Quantitative characterisation of the layered structure within lithium-ion batteries using ultrasonic resonance

TL;DR

This paper introduces a non-destructive ultrasonic resonance technique to quantitatively analyze the layered internal structure of lithium-ion batteries, providing critical insights into their internal states for improved quality control and health monitoring.

Contribution

A novel physical model and ultrasonic method for detailed, non-destructive internal characterization of LIBs, including layer count, thickness, and charge distribution.

Findings

Successfully identified internal layer structures and thicknesses.

Enabled real-time monitoring of charge states across layers.

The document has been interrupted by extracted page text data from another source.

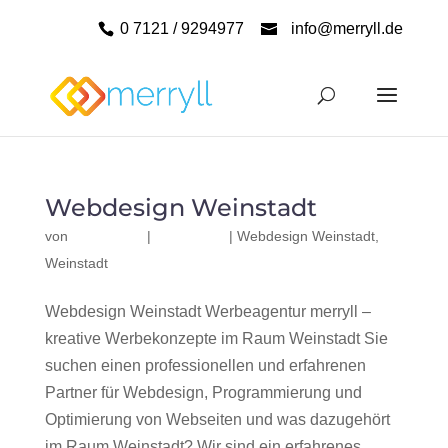
0 7121 / 9294977
info@merryll.de
Webdesign Weinstadt
von
|
|
Webdesign Weinstadt
,
Weinstadt
Webdesign Weinstadt Werbeagentur merryll –
kreative Werbekonzepte im Raum Weinstadt Sie
suchen einen professionellen und erfahrenen
Partner für Webdesign, Programmierung und
Optimierung von Webseiten und was dazugehört
im Raum Weinstadt? Wir sind ein erfahrenes,...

Demonstrated potential for quality control and safety assessment.

Abstract

Lithium-ion batteries (LIBs) are becoming an important energy storage solution to achieve carbon neutrality, but it remains challenging to characterise their internal states for the assurance of performance, durability and safety. This work reports a simple but powerful non-destructive characterisation technique, based on the formation of ultrasonic resonance from the repetitive layers within LIBs. A physical model is developed from the ground up, to interpret the results from standard experimental ultrasonic measurement setups. As output, the method delivers a range of critical pieces of information about the inner structure of LIBs, such as the number of layers, the average thicknesses of electrodes, the image of internal layers, and the states of charge variations across individual layers. This enables the quantitative tracking of internal cell properties, potentially providing new means of quality control during production processes, and tracking the states of health and charge during operation.